> [Задание]:
Сколько лет Холли согласно отзыву о повести «Завтрак у Тиффани»?

> [Фрагмент документа]:

- - - - - - -

Просто милая книжка...

Трумен Капоте Завтрак у Тиффани

Просто милая книжка…

Повесть Трумена Капоте - милая и добрая небольшая книжка, подарившая мне парочку уютных вечеров. Наверное она похожа на маленькую порцию горячего кофе с коньяком, который так любят герои. А еще она мне показалось немного забавной, несмотря на некую мелодраматичность и несчастную любовь главного безымянного героя - молодого начинающего писателя, которые служит просто влюблённым рассказчиком - статистом, на которого автор взвалил тяжёлую задачу - донести да нас блеск, обаяние и полную чокнутость главное героини книги девицы Холли.

А ещё книга мне показалось совершенно хемингуэевской. Как будто я совершенно неожиданно и внезапно встретил старика Хэма в очень необычном для него месте, на страницах   некой мелодрамы. А еще на страницах много той самой хэмовской старой Америки, а именно Нью-Йорка времён второй мировой войны. Там даже родной брат главной героини воюет где-то в Европе.
Так кто же такая девушка Холли, девятнадцати лет от роду? А это совершенно уникальный в мировой литературе женский образ. Сюжет книги заключает в том, что однажды главный герой книги, видимо Альтер-эго писателя, знакомится со своей взбалмошной соседкой  с верхнего этажа, живущей на широкую ногу,  и называющей себя начинающей голливудской звездой. На самом деле Холли занимается тем, что обхаживает и обслуживает богатых папиков Нью-Йорка, годящихся ей как минимум в отцы, а чаще всего и в деды. Она выполняет для них роль молодой подруги, а они позволяют ей шиковать и прожигать свою молодую жизнь. При этом, как только она надоедает  очередному толстому кошельку, она с лёгкостью находит для себя нового, умудряясь при этом у старого легко перейти из ранга любовницы в ранг близкой подруги, и при желании легко повторить всё заново.

- - - - - - -

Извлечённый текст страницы
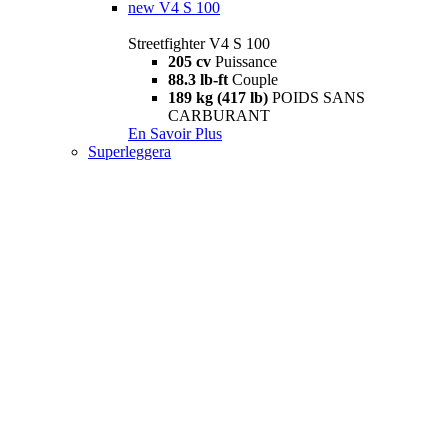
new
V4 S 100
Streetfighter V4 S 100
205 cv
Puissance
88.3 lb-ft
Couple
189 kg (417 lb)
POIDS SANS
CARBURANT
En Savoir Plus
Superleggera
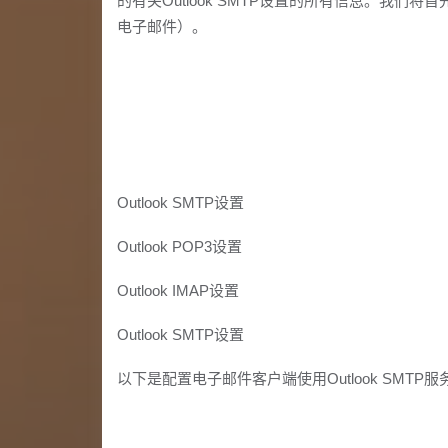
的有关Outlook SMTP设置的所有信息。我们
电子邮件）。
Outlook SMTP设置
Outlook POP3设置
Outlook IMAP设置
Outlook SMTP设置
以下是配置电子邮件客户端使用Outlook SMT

- - - - - - -

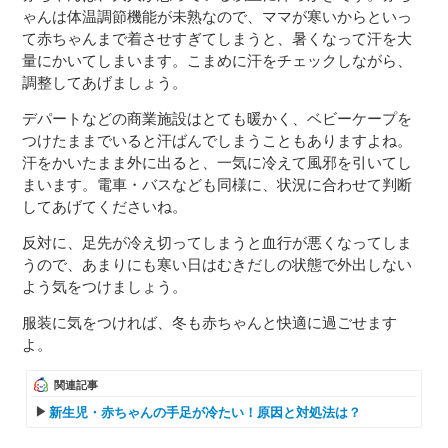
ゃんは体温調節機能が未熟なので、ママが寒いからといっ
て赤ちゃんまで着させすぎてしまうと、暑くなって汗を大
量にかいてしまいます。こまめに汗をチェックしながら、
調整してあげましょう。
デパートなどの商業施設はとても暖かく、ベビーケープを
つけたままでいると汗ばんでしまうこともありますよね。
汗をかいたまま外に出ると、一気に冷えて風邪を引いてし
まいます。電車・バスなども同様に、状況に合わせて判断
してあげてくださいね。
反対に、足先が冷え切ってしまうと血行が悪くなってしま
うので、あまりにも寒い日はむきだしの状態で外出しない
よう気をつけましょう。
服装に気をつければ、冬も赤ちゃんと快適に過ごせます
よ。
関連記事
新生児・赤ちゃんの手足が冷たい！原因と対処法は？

- - - - - - -

> [Решение]:
Девятнадцать лет.